Approche transculturelle…en santé

FILM "Le Frère venu d'ailleurs..." Métisse

Depuis 2005, nous avons entamé une réflexion et une recherche sur l’approche transculturelle en santé, d’abord en ce qui concerne l’annonce de la maladie grave aux migrants et ensuite avec un groupe de travail transdisciplinaire que j’ai eu le grand plaisir d’animer sur la problématique de la communication des coordinateurs de prélèvements d’organes et de tissus avec les familles migrantes.

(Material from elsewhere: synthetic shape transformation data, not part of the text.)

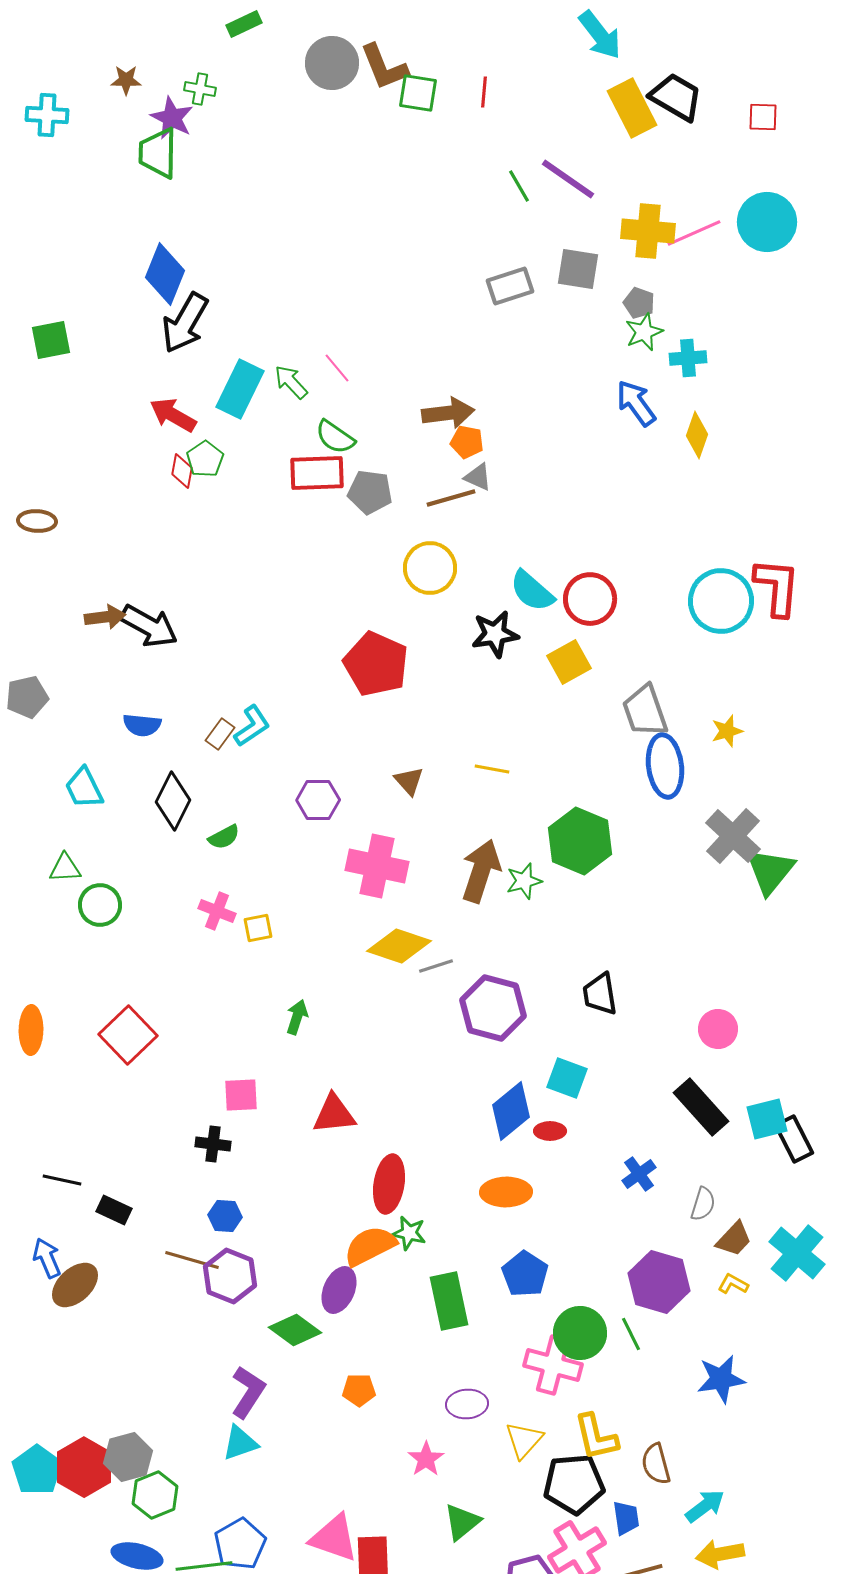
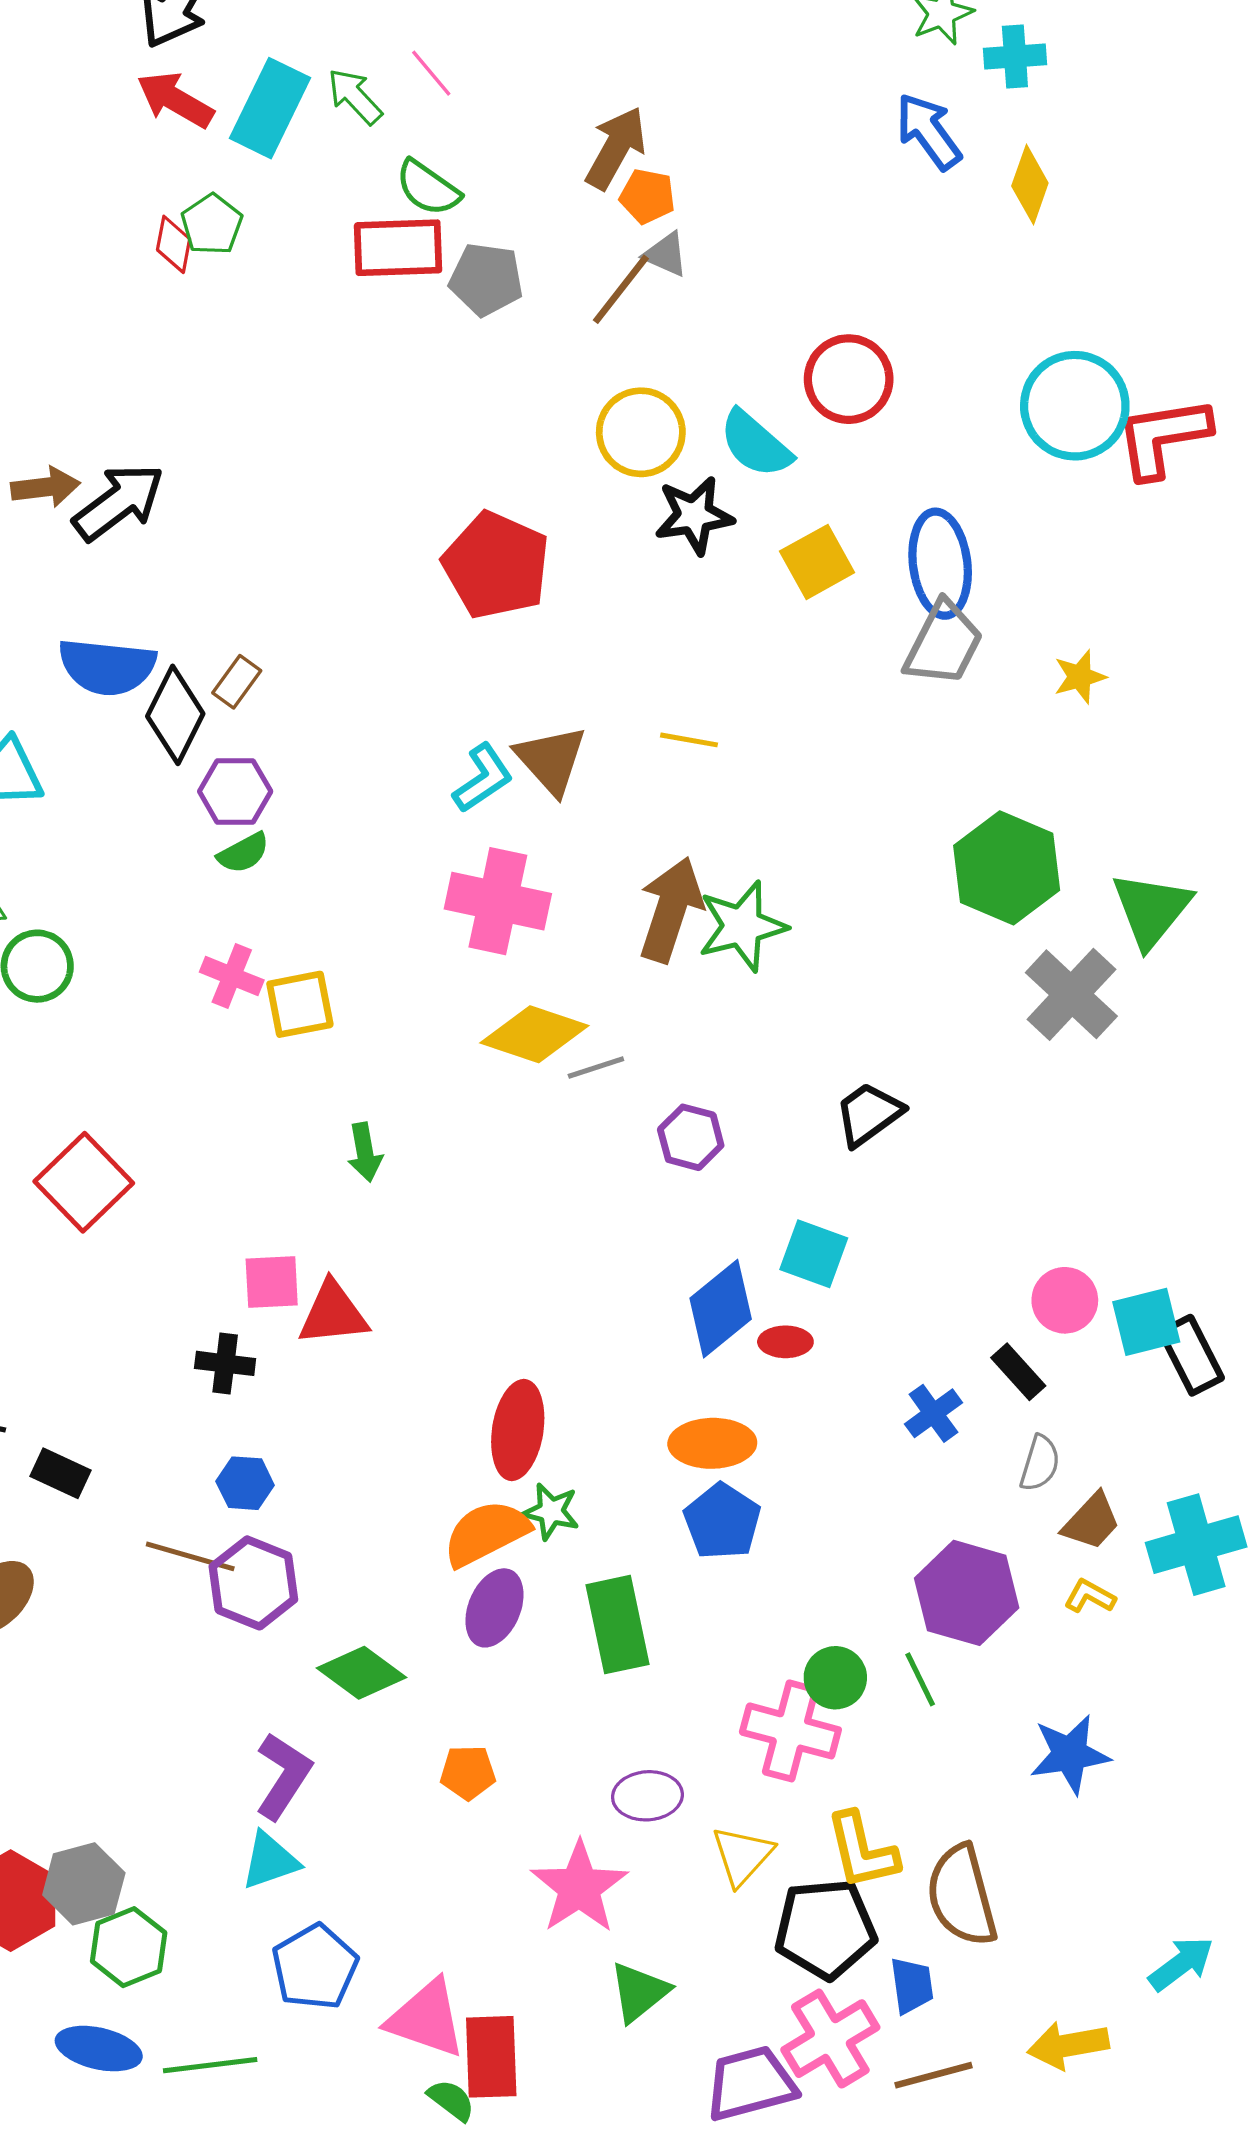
brown arrow: (448, 413) -> (616, 148), turned -54
red arrow: (173, 415) -> (175, 100), moved
brown line: (451, 498) -> (621, 289), turned -36
yellow circle: (430, 568) -> (641, 432), moved
red L-shape: (777, 587) -> (1163, 437), turned -104
red circle: (590, 599) -> (849, 379), moved
cyan circle: (721, 601) -> (1075, 406), moved
black arrow: (149, 626) -> (119, 502), turned -66
gray trapezoid: (645, 711) -> (943, 643), turned -134
blue semicircle: (142, 725) -> (107, 667), size x1.5
cyan L-shape: (252, 726) -> (483, 778), moved
blue ellipse: (665, 766) -> (940, 564), moved
brown triangle: (409, 781) -> (551, 760), size x1.5
purple hexagon: (318, 800) -> (235, 791), moved
black diamond: (173, 801) -> (175, 715), moved
gray cross: (733, 836) -> (1071, 994), moved
green hexagon: (580, 841) -> (1007, 868), moved
green star: (524, 881) -> (742, 926), size x1.5
yellow square: (258, 928) -> (300, 1004), size x1.4
black trapezoid: (600, 994) -> (869, 1114), turned 63
purple hexagon: (493, 1008) -> (691, 1137), size x0.6
green arrow: (297, 1017) -> (365, 1152), turned 152
pink circle: (718, 1029) -> (1065, 1300), moved
black rectangle: (701, 1107) -> (1018, 1372), moved, size x0.6
red triangle: (334, 1114) -> (333, 1314), moved
cyan cross: (797, 1253) -> (1196, 1545), turned 34
blue pentagon: (525, 1274) -> (722, 1521), moved
purple ellipse: (339, 1290) -> (494, 1608), moved
green circle: (580, 1333) -> (835, 1678), size x0.7
pink star: (426, 1459) -> (579, 1887), size x1.6
brown semicircle: (656, 1464) -> (962, 1896), size x1.5
cyan arrow: (705, 1506) -> (1181, 1964), moved
blue pentagon: (240, 1544) -> (315, 1967), moved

Après plusieurs colloques sur ces sujets (Marseille en 2005, Strasbourg en 2006 en ce qui concerne l’annonce de la maladie), un film et des publications que l’on trouvera dans ma bibliographie, nous avons mis au point avec le groupe de travail aidé par la Fondation Greffe de Vie et Roche, un programme de sensibilisation des soignants à la communication avec les familles migrantes qui viennent de perdre l’un des leurs susceptible d’être un donneur d’organes.

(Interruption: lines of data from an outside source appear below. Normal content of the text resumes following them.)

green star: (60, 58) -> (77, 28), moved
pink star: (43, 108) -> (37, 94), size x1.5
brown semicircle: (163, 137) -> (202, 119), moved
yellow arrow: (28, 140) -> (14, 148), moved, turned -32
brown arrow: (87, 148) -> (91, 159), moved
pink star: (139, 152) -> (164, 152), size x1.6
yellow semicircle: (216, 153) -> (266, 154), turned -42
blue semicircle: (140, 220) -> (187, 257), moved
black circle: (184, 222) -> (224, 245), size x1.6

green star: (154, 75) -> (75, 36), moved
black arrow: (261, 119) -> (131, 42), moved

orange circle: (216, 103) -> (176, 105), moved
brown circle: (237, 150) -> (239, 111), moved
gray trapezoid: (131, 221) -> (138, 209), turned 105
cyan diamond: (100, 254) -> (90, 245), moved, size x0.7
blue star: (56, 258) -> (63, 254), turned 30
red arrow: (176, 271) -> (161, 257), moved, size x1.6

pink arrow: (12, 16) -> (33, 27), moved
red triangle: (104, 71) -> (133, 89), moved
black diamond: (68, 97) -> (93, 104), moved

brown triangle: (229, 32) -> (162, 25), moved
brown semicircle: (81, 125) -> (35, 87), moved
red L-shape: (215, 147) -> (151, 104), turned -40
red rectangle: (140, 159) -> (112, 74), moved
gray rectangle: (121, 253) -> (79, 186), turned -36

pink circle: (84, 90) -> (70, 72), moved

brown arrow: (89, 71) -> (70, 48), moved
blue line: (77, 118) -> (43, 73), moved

Par une enquête spécifique qui a été communiquée au Congrès Français de Transplantation (décembre 2008) et publiée (notamment dans  TRANSPLANTATION PROCEEDINGS, editions Elsevier) nous avons rendu compte de la difficulté des soignants hospitaliers à communiquer avec les migrants et à construire avec les familles un lien permettant d’envisager de manière sereine et éclairée la non-opposition au don d’organes.

En effet, les représentations de la mort, du corps, de l’âme peuvent être trés diverses selon les populations et le soignant, peu familiarisé à ces données anthropologiques et toujours pressé par le temps,  est souvent démuni devant le refus des familles qui le motivent par des raisons religieuses.

Le programme que nous proposons aux Equipes hospitalières est constitué d’un film de formation avec deux séquences de jeux de rôles. Ce film le frère venu d’ailleurs  Pitch du film « Le frère venu d’ailleurs… » de G. Lesoeurs et T. Ferradji que j’ai co-réalisé avec le Dr Taïeb Ferradji, psychiatre des hôpitaux et qui est co-produit par Roche et SOCRAMED/KeruX  permet une discussion en profondeur sur l’approche transculturelle et sur la posture mentale de décentrage de sa propre culture pour admettre celle de l’Autre et tolérer ses incompréhensions.  On comprendra que l’objectif n’est pas d’obtenir la non-opposition au don d’organes à tout prix mais de laisser du temps au récit et à l’expression de l’Autre qui n’a souvent pas été sensibilisé à la nécessité vitale du don d’organes.

Avec le Dr Ferradji et quelques membres du groupe de travail, nous animons les réunions avec le film à l’hôpital qui sont organisées par Roche. Ces réunions (au nombre de 7 pour l’instant) rencontrent un très bon écho et s’avèrent trés utiles pour les soignants (Sur 70 participants qui ont rempli les feuilles d’évaluation nous constatons un taux de 100% de satisfaction dont 70% de Trés Satisfaits et le même taux  concernant l’appréciation de l’utilité).

Lire le N° Spécial Métisse AIEP Métisse (AIEP) ainsi que le  poster FRERE  présenté à la Société Française de Santé Publique SFSP de Nantes.

A noter que le film « Le frère venu d’ailleurs » a obtenu le premier prix de la communication AFIDTN (Association Française des infirmières de Dialyse et de Transplantation) et le prix Question d’éthique du Festival de la communication médicale de Deauville 2009 et qu’il a été présenté au Festival du film médical de Leurquin.

Nous effectuerons une conférence sur l’annonce transculturelle de la maladie et l’approche transculturelle du don d’organes au Centre Culturel Français de Tlemcen (Algérie) qui nous a invités début février 2010.

En conclusion, il est nécessaire de rappeler que 30,7% des familles endeuillées ont refusé le prélèvement d’organes en 2008 au lieu de 28% en 2007 (Source Agence de la Biomédecine)  et que dans le même temps 13.000 malades étaient dans les listes d’attente de greffe. Il faut aussi rappeler qu’un donneur sauve environ 4 vies et améliore la vie de 3 autres. Il est donc nécessaire qu’un travail de sensibilisation soit poursuivi de manière plus intense auprès de la population, de quelque origine qu’elle soit.